What is the difference between the x.509 V3 extensions Basic Constraints and Key Usage to create a CA certificate?

These two actions seem to do the same:
using the Basic Constraints extension in a X.509 Certificate to signify that it is a CA certificate and
using the Key Usage extension e.g. to signify that the public key can be used for certificate signining.
What is the difference between these extensions?
Do they serve same purpose or complement each other?
"Key Usage" defines what can be done with the key contained in the certificate. Examples of usage are: ciphering, signature, signing certificates, signing CRLs.

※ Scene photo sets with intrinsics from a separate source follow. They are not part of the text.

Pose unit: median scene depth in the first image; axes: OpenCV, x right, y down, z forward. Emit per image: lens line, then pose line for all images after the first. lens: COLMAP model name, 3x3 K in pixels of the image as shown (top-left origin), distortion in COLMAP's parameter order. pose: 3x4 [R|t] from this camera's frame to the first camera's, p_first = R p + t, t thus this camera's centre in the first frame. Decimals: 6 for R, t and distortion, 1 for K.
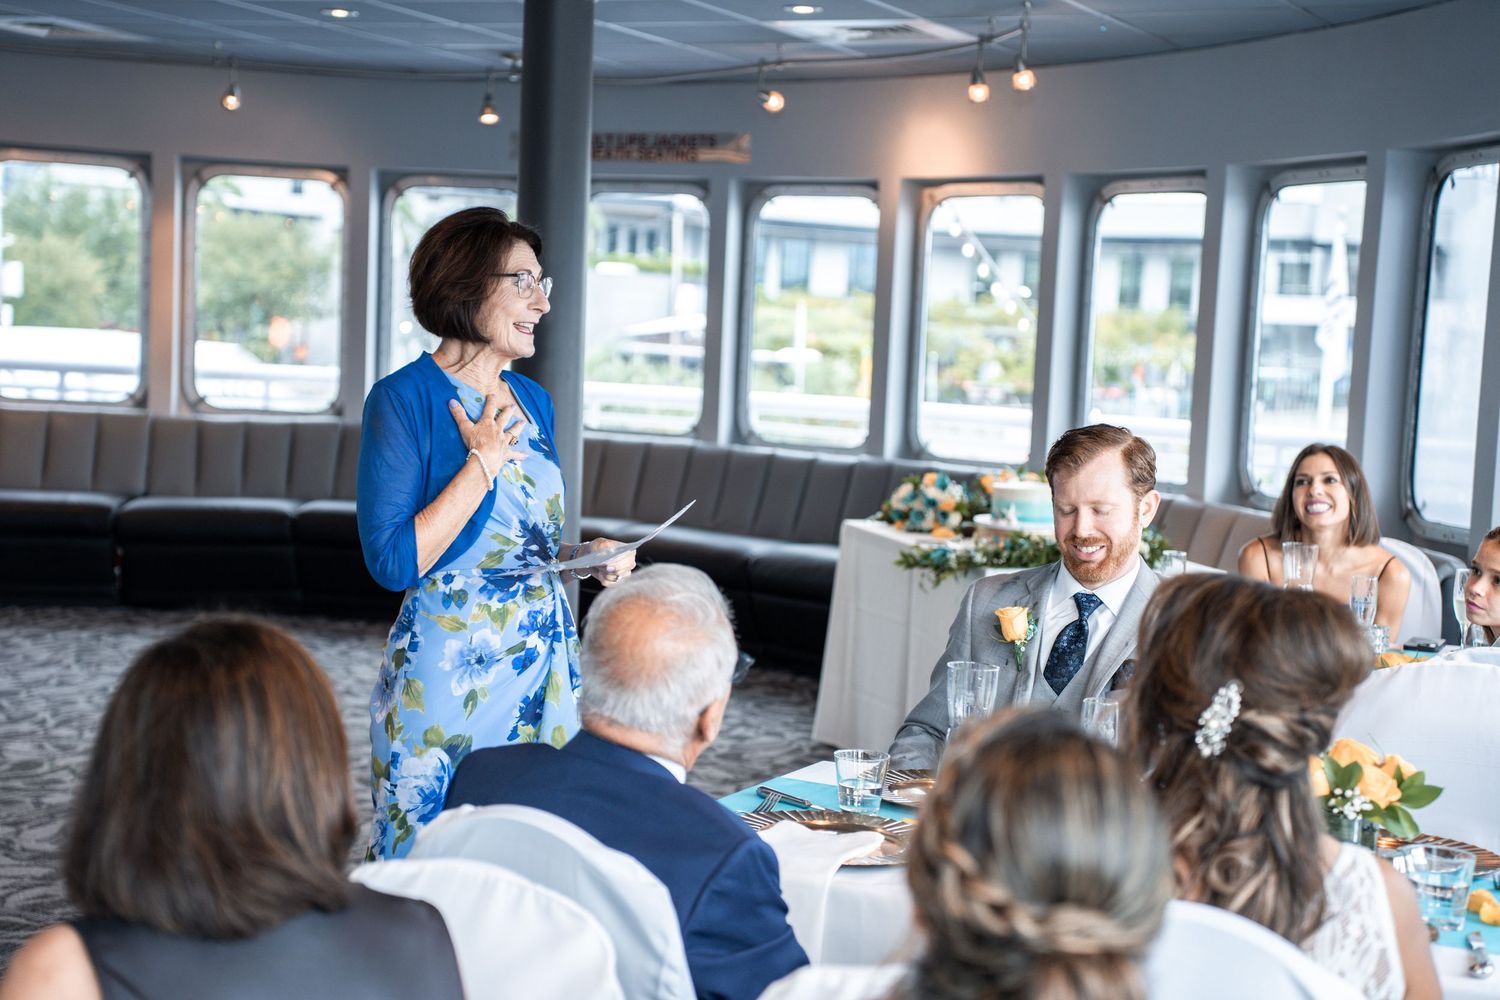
lens RADIAL K [[2460.0, 0, 752.0], [0, 2460.0, 496.0], [0, 0, 1]] dist [0.215790, 0.000000]
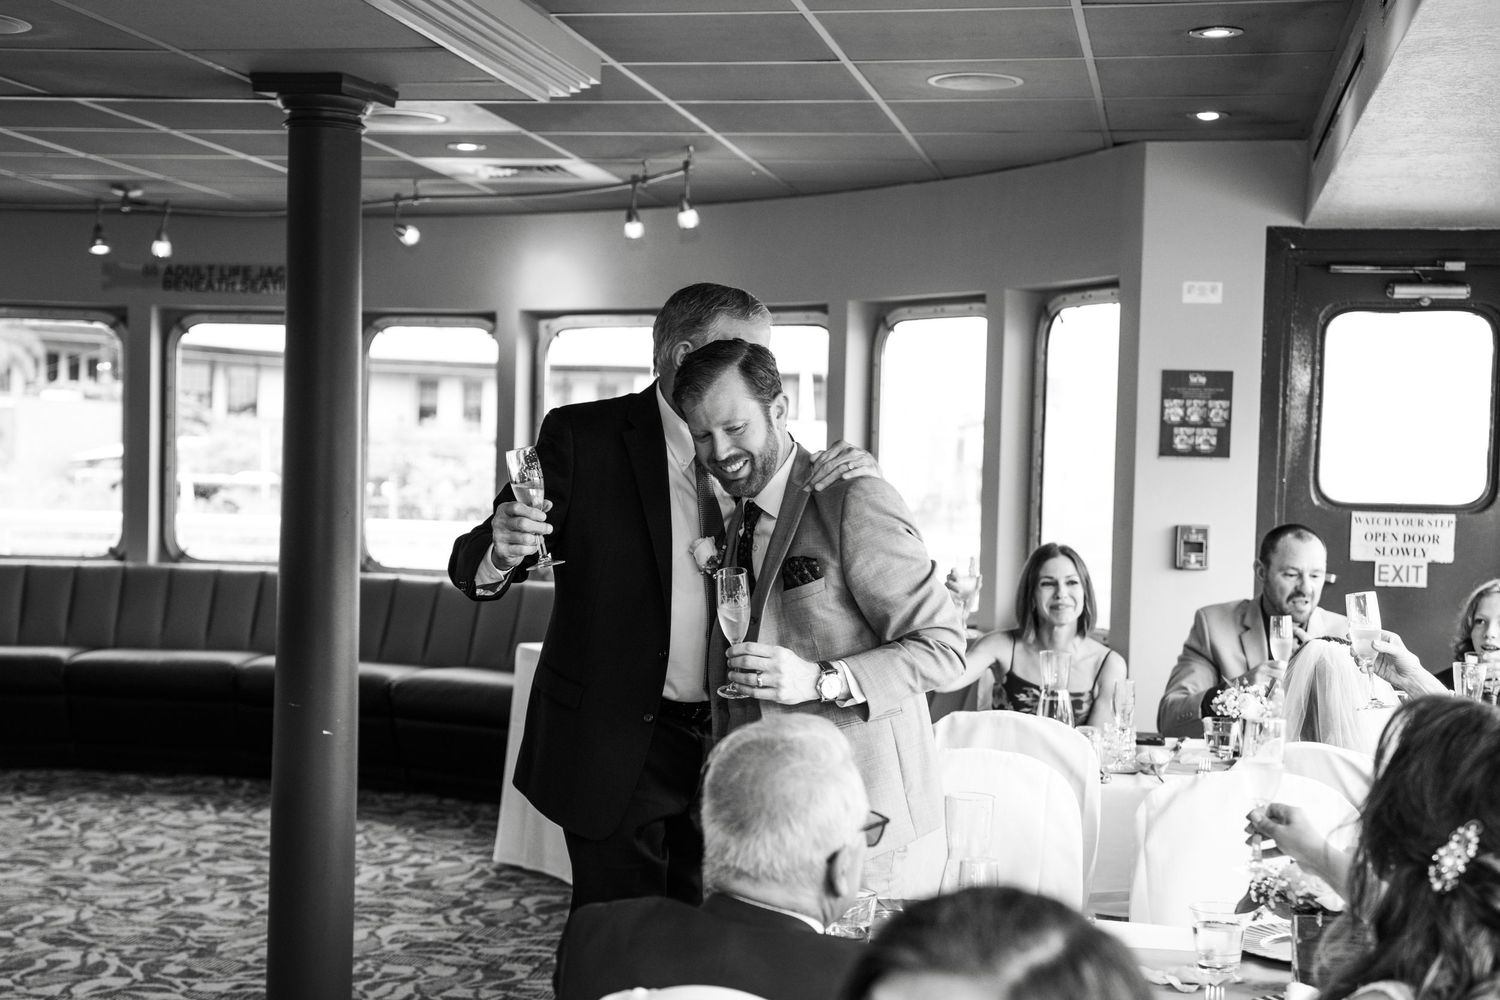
lens RADIAL K [[2297.3, 0, 759.1], [0, 2297.3, 512.4], [0, 0, 1]] dist [0.067197, 0.000000]
pose [[0.969768, -0.019085, 0.243283, -0.090096], [0.028834, 0.998915, -0.036576, -0.006300], [-0.242321, 0.042485, 0.969266, 0.049306]]
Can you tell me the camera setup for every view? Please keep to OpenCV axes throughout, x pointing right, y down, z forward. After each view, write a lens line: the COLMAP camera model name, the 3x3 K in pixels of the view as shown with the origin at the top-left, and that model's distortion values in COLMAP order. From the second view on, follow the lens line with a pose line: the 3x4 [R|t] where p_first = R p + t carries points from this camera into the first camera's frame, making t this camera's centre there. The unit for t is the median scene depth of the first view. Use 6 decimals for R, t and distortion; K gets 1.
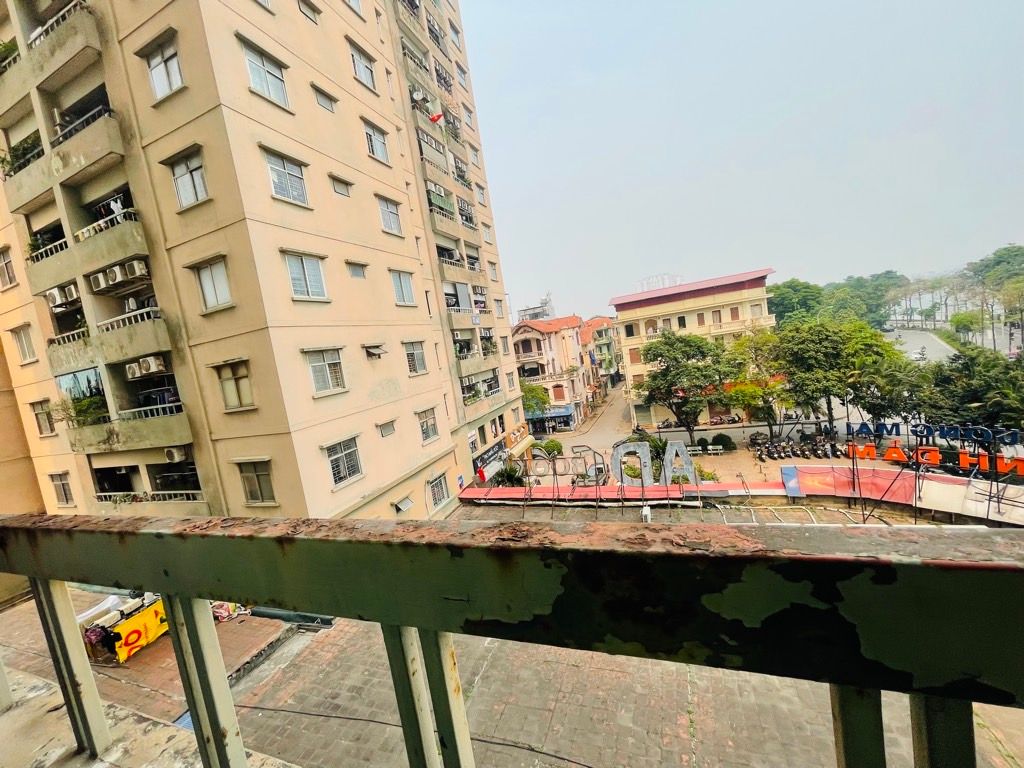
lens RADIAL K [[415.0, 0, 504.1], [0, 415.0, 385.2], [0, 0, 1]] dist [-0.002928, 0.000386]
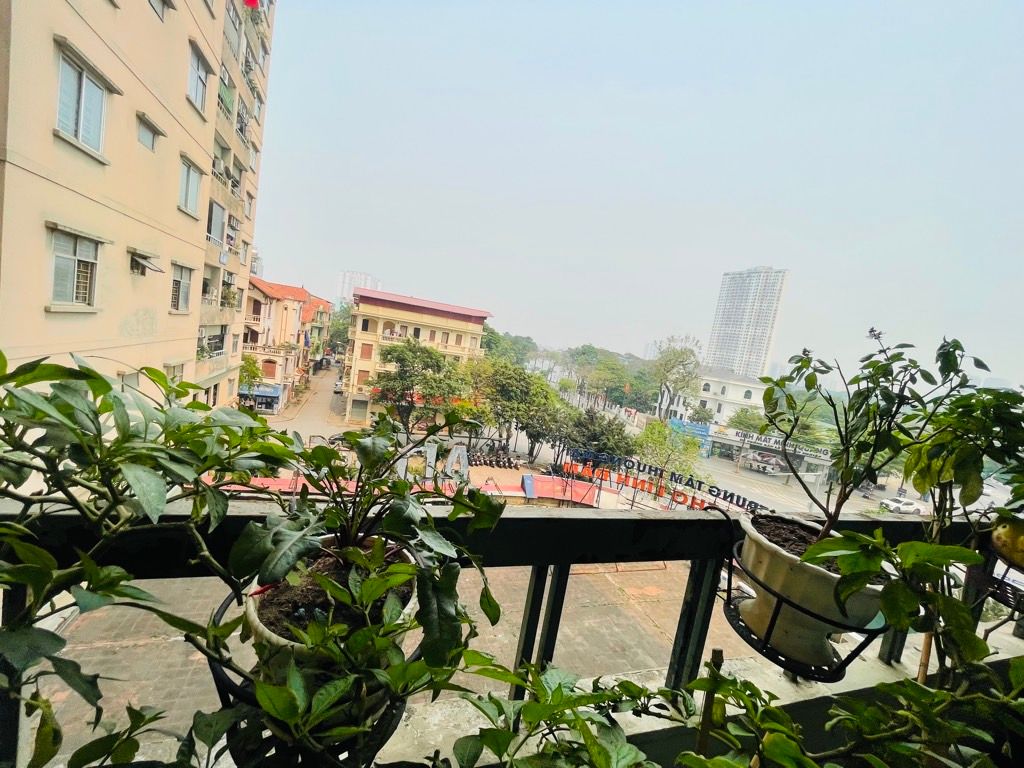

"Basic Constraints" identifies if the subject of certificates is a CA who is allowed to issue child certificates.
For a certificate that can be used to sign certificates, the info is in some sense duplicated:
X509v3 Basic Constraints: CA: TRUE --- Can sign certificates
X509v3 Key Usage: Key Cert Sign --- Can sign certificates
But "Basic Constraints" will also specify the maximum depth of valid certification chain.
Though it is duplicated, you need to specify both, according to RFC 3280 --- X.509.
This is the relevant paragraph from the RFC (page 29):
The keyCertSign bit is asserted when the subject public key is
used for verifying a signature on public key certificates. If the
keyCertSign bit is asserted, then the cA bit in the basic
constraints extension (section 4.2.1.10) MUST also be asserted.
Key Usage describes intended purposes of the certificate.
Basic Constraints extension describes how deep the certificate chain that has the certificate as it's top can be. In other words, this extension is used by CAs to restrict activity of their sub-CAs when the sub-CA certificate is issued. If toplevel CA gets a sub-CA , it allows sub-CA to issue end-user certificates, but doesn't allow sub-CA have it's own sub-CAs.